Explaining the police action, the Police Commissioner, Mr Francis Odesanya, told newsmen that he merely complied with a court order to provide security around the venue, stressing that his men did not seal up the place. “We did not seal up the place, we are only providing security,” he said.

Asked whether he was obeying the Abuja or the Port Harcourt court ruling, the commissioner rebuffed the questions as he quipped, “it is not my duty to interpret court order,” and directed further enquiries on the development to Force Headquarters. Police patrol vehicles were used to block all roads leading to the stadium. Motorists were politely told to turn away from all roads leading to the stadium.

Police Blocked Acess Road to PDP Convention in PH Some of the food vendors who bought spaces around the Sharks stadium, lamented their loss, noting that they had acquired spaces at the venue for N7,000 each. With the situation still in a flux, the National Executive Committee, NEC, arising from the past congresses conducted, was inaugurated in an emergency meeting inside the premises of Government House, Port-Harcourt. While inside the Government House, several options before the party were considered.

Among the options were that the Makarfi committee should be dissolved and the running of the party handed over to the Board of Trustees, BoT or the relocation to another venue to hold the national convention and conduct the elections. A third option was to hold a mini convention without election inside an alternative venue.

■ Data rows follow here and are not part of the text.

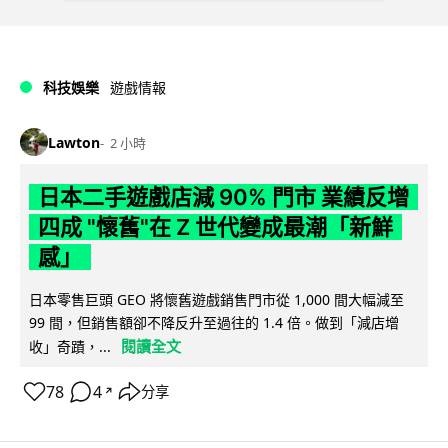
科技娛樂
遊戲情報
Lawton
2 小時
日本二手遊戲店減 90% 門市 業績反增
四成 "懷舊"在 Z 世代變成最潮「新鮮
感」
日本零售巨頭 GEO 將懷舊遊戲銷售門市從 1,000 間大幅減至
99 間，但銷售額卻不降反升至過往的 1.4 倍。做到「減店增
閱讀全文
收」奇蹟，...
78
4
分享
↗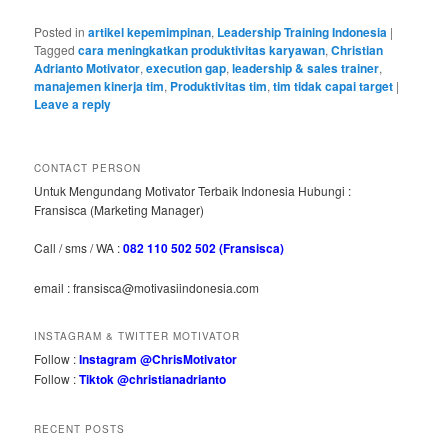
Posted in
artikel kepemimpinan
,
Leadership Training Indonesia
|
Tagged
cara meningkatkan produktivitas karyawan
,
Christian
Adrianto Motivator
,
execution gap
,
leadership & sales trainer
,
manajemen kinerja tim
,
Produktivitas tim
,
tim tidak capai target
|
Leave a reply
CONTACT PERSON
Untuk Mengundang Motivator Terbaik Indonesia Hubungi :
Fransisca (Marketing Manager)
Call / sms / WA :
082 110 502 502 (Fransisca)
email : fransisca@motivasiindonesia.com
INSTAGRAM & TWITTER MOTIVATOR
Follow :
Instagram @ChrisMotivator
Follow :
Tiktok @christianadrianto
RECENT POSTS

In the end, the party apparently in a bid not to turn the BoT into a party in the several conflicts, opted the third option partly to avoid the possibility of the police coming to break up the convention. The convention inside the premises of the PDP state secretariat was opened by the national chairman, Makarfi, who poured out unusually hard words on the federal government, with the assertion that democracy in the country was under threat.

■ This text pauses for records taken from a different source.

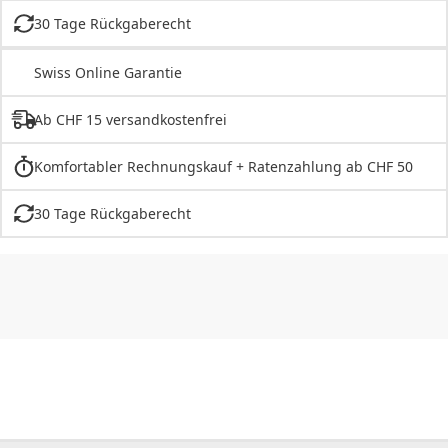
30 Tage Rückgaberecht
Swiss Online Garantie
Ab CHF 15 versandkostenfrei
Komfortabler Rechnungskauf + Ratenzahlung ab CHF 50
30 Tage Rückgaberecht
CHF
0.00
CHF
0.00
CHF
0.00
CHF
0.00
CHF
0.00
CH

“Democracy is under threat and we should be careful. We have enough problems in this country and we should be careful,” he said, asserting that the party had resolved to go ahead with the convention. The chairman of the Convention Planning Committee, Governor Nyesom Wike of Rivers State, subsequently invited dignitaries present among whom were the chairman of the BoT, Senator Walid Jibrin, and the Deputy President of the Senate, Senator Ike Ekweremadu, to give their remarks.

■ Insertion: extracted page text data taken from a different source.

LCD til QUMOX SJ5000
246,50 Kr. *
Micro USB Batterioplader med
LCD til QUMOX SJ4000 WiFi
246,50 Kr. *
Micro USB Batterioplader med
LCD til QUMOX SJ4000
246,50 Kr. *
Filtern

Jibrin in his remarks, affirmed that the PDP would outlive all the machinations set against it by its adversaries as he said the party resolved to hold the convention in adherence to the wishes of party members. Senator Ekweremadu, the party’s highest elected public officials in his remarks, said time was coming when Nigerians would demand that the PDP be given the reins of power again.

He encouraged party members to keep hope alive, saying “we are going to survive this tyranny as we have survived it before.” Ekweremadu subsequently moved a four part motion that led to the resolutions that were adopted by the convention, to wit: Postponement of election of officers to various national offices of the party; extension of the tenure of the National Caretaker Committee till another National Convention which is to be convened within the next 12 months and approval of the expansion of membership of the National Caretaker Committee from 7 to 13 members; Also include in the motion was the resolution that at the Repeat National Convention, all members of the National Caretaker Committee shall not contest or aspire for any national office.

Briefing newsmen on the developments yesterday, party spokesman, Prince Dayo Adeyeye, lamented the selective application of the judgements and orders of the court. He said security operatives ignored an interlocutory order from a High Court in Port Harcourt to provide security for the convention, choosing to respect the Abuja High court order. Adeyeye said security operatives should also have complied with another High Court judgement in Abuja that said Sheriff was never chairman of the party.